Huckabee’s been pitching this line since the court agreed to hear Obergefell vs. Hodges, the case that determined the legality of gay marriage nationally. But the court ruling requires no such action as it creates no new powers or authorities for the federal government; it simply rules that laws defining marriage as between one man and one woman are unconstitutional and cannot be enforced.

Huckabee then got to the point that many on the right are now advocating: the idea that Christian business owners could resist the ruling and denu goods or services to gay couples looking to wed, and that county clerks with a "conscientious objection" should be "excused" from granting them marriage licenses.

“May I ask, are we going to now discriminate against people of conscience, people of faith who may disagree with this ruling?” Huckabee said. “Are they going to be forced out of business, like the florist, the caterers, the photographers, like the CEO of Mozilla, who was run out of his job because of a personal contribution to support a proposition in California that actually won on the ballot?”

In a speech on Saturday, Huckabee had invoked Abraham Lincoln in suggesting that opponents of same-sex marriage disregard the Supreme Court decision in the way that the 16th president had ignored the court's decision in the Dred Scott case of 1857, which said that blacks could not be citizens. On Sunday, Huckabee involed another civil rights leader.

“I don't think a lot of pastors and Christian schools are going to have a choice. They either are going to follow God, their conscience and what they truly believe is what the scripture teaches them, or they will follow civil law,” Huckabee said.  “They will go the path of Dr. Martin Luther King, who in his brilliant essay the letters from a Birmingham jail reminded us, based on what St. Augustine said, that an unjust law is no law at all. And I do think that we're going to see a lot of pastors who will have to make this tough decision."

GOP contender Sen.
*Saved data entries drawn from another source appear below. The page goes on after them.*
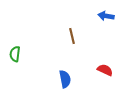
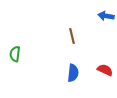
blue semicircle: moved 8 px right, 6 px up; rotated 18 degrees clockwise
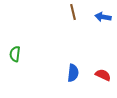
blue arrow: moved 3 px left, 1 px down
brown line: moved 1 px right, 24 px up
red semicircle: moved 2 px left, 5 px down
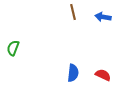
green semicircle: moved 2 px left, 6 px up; rotated 14 degrees clockwise
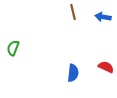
red semicircle: moved 3 px right, 8 px up
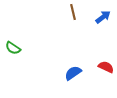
blue arrow: rotated 133 degrees clockwise
green semicircle: rotated 77 degrees counterclockwise
blue semicircle: rotated 132 degrees counterclockwise
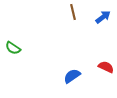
blue semicircle: moved 1 px left, 3 px down
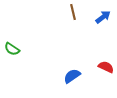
green semicircle: moved 1 px left, 1 px down
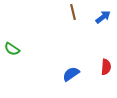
red semicircle: rotated 70 degrees clockwise
blue semicircle: moved 1 px left, 2 px up
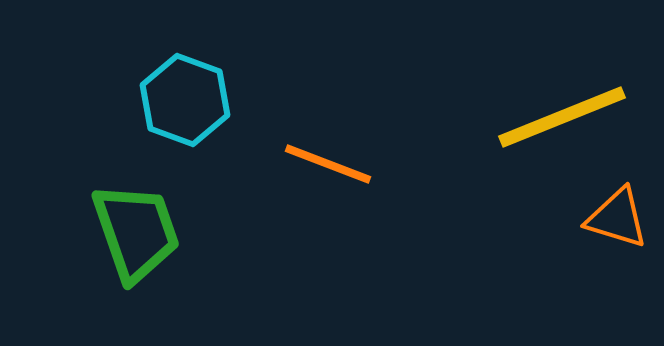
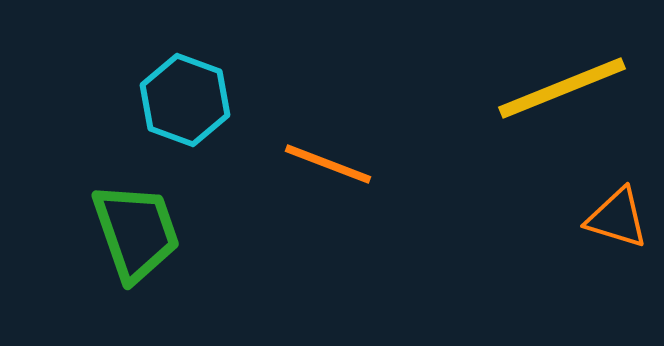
yellow line: moved 29 px up
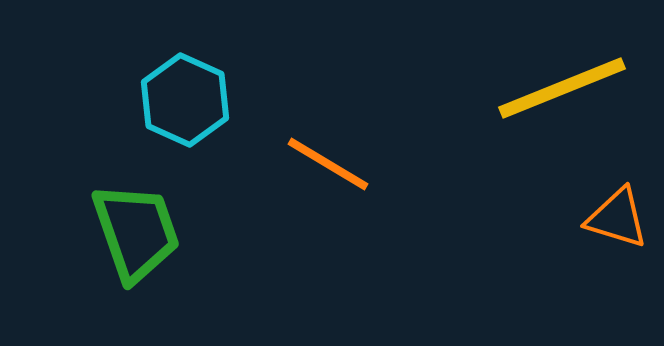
cyan hexagon: rotated 4 degrees clockwise
orange line: rotated 10 degrees clockwise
Lindsey Graham (R-SC) took a similar position speaking with Chuck Todd on NBC’s Meet the Press. Responding to the possibility, floated by some on the right, of invalidating the Supreme Court’s decision by amending the Constitution to include a definition of marriage as being between one man and one woman, he instead said the focus ought to be on the individual rights of those who dissent.

“What I want to do is protect the religious liberties of those who believe that opposing same sex marriage as part of their faith,” Graham said. “So no, I would not engage in the Constitutional amendment process as a party going into 2016. Accept the Court's ruling. Fight for the religious liberties of every American.”
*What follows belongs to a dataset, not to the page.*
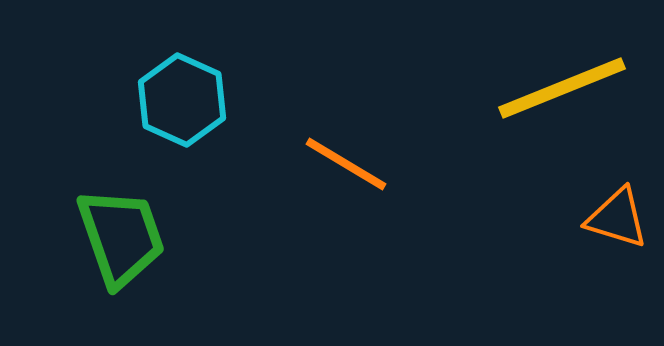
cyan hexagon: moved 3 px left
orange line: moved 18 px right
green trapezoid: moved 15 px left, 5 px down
Related: Supreme Court Declares Gay Marriage Legal in U.S.

Also on Meet the Press, Louisiana Gov. Bobby Jindal, who announced his candidacy for the GOP nomination last week, said, “I think it is wrong for the federal government to force Christian individuals, businesses, pastors, churches, to participate in wedding ceremonies that violate our sincerely held religious beliefs,” Jindal said. “We have to stand up and fight for religious liberty. That’s where this fight is going.”
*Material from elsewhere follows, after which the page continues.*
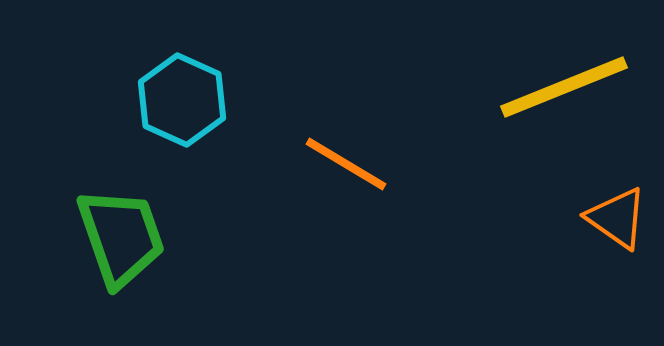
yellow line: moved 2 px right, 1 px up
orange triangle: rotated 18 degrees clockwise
Appearing on Fox News Sunday, attorney Ted Olson, a conservative former solicitor general who has been a strong proponent of marriage equality, said that nevertheless, people who disagree with same-sex marriage retain the right to refuse “personal services” to gay couples.

With a constitutional amendment likely out of reach, it seems likely that the cause behind which same-sex marriage opponents will rally – particularly in the run-up to the 2016 elections – has now been defined. How it will play in the Republican primary is fairly clear. A large majority of GOP voters disagreed with the decision. But a candidate looking not just for the nomination, but for victory in the general election, will have to walk a fine line, because nearly 60 percent of all voters agreed with the Supreme Court’s decision.